Thankfully, my “expectation” is more akin to the scarlet thread that Rahab hung from her window than anything I can come up with on my own. What I’m counting on to pull me through death into eternal life is the “scarlet thread” woven throughout all of Scripture, the precious blood of Jesus Christ.

“My hope is built on nothing less than Jesus’ blood and righteousness…”

When I die, my expectation will hold.


“Before Abraham…I Am”

I was set up from everlasting, from the beginning, or ever the earth was. – Proverbs 8:23

Before we leave Proverbs chapter 8, I want us to notice one of the most glorious truths displayed in all of Scripture: the eternality of Jesus Christ.

Notice in verses 22-31 that at least six different times Wisdom is mentioned as having been with God from before the foundation of the earth.
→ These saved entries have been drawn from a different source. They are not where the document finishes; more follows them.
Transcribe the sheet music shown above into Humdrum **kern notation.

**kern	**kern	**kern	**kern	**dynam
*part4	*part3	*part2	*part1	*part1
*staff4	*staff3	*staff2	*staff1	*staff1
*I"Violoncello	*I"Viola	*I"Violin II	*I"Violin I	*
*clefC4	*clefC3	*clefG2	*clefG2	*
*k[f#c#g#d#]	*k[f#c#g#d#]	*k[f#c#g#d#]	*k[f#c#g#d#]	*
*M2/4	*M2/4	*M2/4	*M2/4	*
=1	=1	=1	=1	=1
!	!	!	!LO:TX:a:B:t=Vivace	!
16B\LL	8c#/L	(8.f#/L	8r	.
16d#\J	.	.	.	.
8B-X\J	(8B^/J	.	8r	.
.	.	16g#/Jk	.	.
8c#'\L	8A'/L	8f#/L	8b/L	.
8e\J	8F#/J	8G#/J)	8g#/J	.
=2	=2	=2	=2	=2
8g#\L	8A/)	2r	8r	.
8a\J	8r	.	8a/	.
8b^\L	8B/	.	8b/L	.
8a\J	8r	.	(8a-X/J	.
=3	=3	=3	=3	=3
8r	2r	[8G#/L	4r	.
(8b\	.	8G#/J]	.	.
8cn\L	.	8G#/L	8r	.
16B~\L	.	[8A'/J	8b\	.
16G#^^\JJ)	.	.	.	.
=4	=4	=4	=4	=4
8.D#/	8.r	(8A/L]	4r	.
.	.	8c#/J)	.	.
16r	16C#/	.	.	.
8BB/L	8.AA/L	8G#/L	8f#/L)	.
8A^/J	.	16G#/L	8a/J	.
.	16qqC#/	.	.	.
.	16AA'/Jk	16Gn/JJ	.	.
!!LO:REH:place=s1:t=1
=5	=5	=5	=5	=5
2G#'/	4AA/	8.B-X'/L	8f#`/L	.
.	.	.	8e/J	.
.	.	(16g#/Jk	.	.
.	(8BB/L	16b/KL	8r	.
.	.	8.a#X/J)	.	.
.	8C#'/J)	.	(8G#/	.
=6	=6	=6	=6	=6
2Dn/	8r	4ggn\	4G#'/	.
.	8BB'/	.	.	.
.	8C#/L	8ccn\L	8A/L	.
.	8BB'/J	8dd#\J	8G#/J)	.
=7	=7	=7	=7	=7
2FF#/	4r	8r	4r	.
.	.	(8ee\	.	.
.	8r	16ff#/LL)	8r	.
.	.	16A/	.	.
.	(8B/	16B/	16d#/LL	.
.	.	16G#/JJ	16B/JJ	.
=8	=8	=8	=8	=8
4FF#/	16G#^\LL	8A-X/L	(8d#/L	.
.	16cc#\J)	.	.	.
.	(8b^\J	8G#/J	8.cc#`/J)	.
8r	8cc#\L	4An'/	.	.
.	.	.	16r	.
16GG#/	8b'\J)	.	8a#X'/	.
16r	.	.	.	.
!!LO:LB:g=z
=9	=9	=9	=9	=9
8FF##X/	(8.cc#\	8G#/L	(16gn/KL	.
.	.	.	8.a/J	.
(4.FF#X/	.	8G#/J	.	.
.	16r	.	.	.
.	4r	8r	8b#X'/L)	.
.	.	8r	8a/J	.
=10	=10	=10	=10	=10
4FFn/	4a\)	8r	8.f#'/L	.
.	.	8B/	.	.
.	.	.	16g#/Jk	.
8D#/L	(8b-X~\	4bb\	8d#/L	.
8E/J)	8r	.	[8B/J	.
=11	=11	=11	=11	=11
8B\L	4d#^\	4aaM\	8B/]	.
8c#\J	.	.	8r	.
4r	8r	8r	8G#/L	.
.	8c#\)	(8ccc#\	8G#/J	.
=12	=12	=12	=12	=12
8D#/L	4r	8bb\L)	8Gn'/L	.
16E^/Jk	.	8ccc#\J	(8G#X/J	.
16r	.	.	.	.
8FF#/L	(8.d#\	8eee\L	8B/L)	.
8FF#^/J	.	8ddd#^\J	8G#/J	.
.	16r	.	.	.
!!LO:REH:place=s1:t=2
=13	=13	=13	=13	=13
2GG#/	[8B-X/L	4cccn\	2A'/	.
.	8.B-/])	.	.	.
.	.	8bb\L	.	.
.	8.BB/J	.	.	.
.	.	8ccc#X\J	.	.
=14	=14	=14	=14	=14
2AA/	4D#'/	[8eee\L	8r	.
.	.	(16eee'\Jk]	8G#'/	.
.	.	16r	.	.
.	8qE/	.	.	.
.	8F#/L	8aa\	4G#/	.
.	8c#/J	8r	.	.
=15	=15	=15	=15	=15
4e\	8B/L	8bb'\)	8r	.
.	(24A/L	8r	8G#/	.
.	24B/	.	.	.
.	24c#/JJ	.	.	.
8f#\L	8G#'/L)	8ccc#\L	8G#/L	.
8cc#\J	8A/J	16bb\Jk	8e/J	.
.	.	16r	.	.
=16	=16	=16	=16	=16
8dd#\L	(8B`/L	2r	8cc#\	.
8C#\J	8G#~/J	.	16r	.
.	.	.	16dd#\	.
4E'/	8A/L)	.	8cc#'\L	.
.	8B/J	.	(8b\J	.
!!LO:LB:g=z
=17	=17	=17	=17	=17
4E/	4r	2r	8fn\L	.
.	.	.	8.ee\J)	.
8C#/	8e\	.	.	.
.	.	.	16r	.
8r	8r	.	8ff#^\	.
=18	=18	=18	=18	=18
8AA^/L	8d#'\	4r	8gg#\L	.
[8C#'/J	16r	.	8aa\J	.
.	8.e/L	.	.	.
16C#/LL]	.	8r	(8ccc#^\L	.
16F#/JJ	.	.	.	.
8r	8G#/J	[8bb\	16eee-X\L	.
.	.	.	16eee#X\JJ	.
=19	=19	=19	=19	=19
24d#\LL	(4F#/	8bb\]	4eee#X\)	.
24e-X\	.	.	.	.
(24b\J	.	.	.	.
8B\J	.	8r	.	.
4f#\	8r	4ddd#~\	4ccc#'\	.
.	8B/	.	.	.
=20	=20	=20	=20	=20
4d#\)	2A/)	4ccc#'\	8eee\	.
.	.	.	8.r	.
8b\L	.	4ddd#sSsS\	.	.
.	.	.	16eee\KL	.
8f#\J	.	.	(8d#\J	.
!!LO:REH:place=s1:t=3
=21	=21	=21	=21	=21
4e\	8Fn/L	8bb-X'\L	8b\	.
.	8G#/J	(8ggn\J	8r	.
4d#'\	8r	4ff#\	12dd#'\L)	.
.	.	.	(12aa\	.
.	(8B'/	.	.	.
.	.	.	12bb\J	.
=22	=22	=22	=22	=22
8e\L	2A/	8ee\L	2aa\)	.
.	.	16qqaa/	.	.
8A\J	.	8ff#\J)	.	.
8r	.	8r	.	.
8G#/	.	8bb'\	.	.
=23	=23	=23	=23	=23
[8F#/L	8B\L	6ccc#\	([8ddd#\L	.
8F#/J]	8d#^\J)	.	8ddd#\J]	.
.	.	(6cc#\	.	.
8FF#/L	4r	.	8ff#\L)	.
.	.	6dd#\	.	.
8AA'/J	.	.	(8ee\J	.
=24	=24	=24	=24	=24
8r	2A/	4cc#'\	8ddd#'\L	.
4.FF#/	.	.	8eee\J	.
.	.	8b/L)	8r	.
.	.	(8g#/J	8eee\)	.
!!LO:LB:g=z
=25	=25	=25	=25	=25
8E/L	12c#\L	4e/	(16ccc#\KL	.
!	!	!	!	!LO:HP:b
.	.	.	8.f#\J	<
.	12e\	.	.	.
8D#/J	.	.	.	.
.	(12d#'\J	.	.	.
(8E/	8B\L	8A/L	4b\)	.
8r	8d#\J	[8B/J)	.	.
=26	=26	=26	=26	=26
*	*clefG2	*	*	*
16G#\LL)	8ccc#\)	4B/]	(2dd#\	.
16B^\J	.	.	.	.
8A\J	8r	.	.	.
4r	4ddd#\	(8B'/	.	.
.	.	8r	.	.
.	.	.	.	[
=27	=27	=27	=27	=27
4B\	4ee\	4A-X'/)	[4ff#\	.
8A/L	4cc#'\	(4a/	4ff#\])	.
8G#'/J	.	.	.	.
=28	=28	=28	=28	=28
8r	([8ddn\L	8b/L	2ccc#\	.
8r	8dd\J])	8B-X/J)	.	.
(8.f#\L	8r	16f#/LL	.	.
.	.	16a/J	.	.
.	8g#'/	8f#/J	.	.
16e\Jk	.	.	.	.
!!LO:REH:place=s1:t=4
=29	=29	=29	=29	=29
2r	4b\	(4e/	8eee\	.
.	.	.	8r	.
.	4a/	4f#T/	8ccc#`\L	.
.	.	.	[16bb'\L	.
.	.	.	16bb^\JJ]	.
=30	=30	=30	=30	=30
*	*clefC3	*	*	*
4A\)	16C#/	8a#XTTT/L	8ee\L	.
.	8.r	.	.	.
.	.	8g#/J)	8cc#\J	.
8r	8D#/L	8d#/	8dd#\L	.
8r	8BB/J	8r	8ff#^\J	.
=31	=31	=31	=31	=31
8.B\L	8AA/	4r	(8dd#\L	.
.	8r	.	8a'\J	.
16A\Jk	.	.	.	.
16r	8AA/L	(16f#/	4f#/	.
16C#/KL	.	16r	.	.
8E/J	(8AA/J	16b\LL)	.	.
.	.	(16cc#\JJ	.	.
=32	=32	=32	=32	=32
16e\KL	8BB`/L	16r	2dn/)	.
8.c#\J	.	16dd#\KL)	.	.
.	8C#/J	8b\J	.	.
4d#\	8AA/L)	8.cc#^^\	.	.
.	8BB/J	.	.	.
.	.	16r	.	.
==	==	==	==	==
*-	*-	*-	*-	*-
Carefully read through these verses in Proverbs while you consider the following:

  • In John 1:1-2 Jesus is called the Word of God who was with God and was God.
  • In John 8:58 Jesus said, “Before Abraham was, I am.”
  • In John 17:24 we read where Jesus was praying to the Father and said: “My glory, which thou hast given me: for thou lovedst me before the foundation of the world.”
  • Speaking of the coming Messiah, Isaiah 9:6 calls Him “the Everlasting.”
  • Micah 5:2, also speaking of the coming Messiah, said: “His goings forth have been from old, from everlasting.”
  • In Hebrews 13:8 we read that Jesus Christ is “the same yesterday, and today, and forever.”
  • In Revelation 1:11 Jesus says of Himself, “I am the Alpha and the Omega, the first and the last…”
  • And if it was ever a question that Jesus claimed to be God, when you compare John 8:58 and Revelation 1:11 to Isaiah 48:12, then there should be no doubt: “I am he; I am the first, I also am the last.”

Make no mistake, the parallels are too similar to deny…Jesus, the Power and Wisdom of God (1 Corinthians 1:24), is being prophetically referenced here in this chapter. As the Holy Spirit moved through the prophet David, Solomon’s father, to write Psalm 22 in anticipation of the crucifixion, so does He move through Solomon to describe the glorious, eternal nature of the Messiah, Jesus.

But there’s one more thing I want you to see… His delights are with the sons of men (Proverbs 8:31).

The Word of God made flesh…the Wisdom of God who was there before the foundation of the world…the Savior who came and dwelt among us (Emmanuel – see Isaiah 7:14 and Matthew 1:23)…

He delights to be with you and me! He literally wants to spend time with us because he loves and cares for us.

Therefore, considering what we’ve read, we should all the more take seriously the closing verse in this chapter.

But he that sinneth against me wrongeth his own soul: all they that hate me love death. – Proverbs 8:36

To seek Wisdom is a choice, but failing to do so can have eternal ramifications.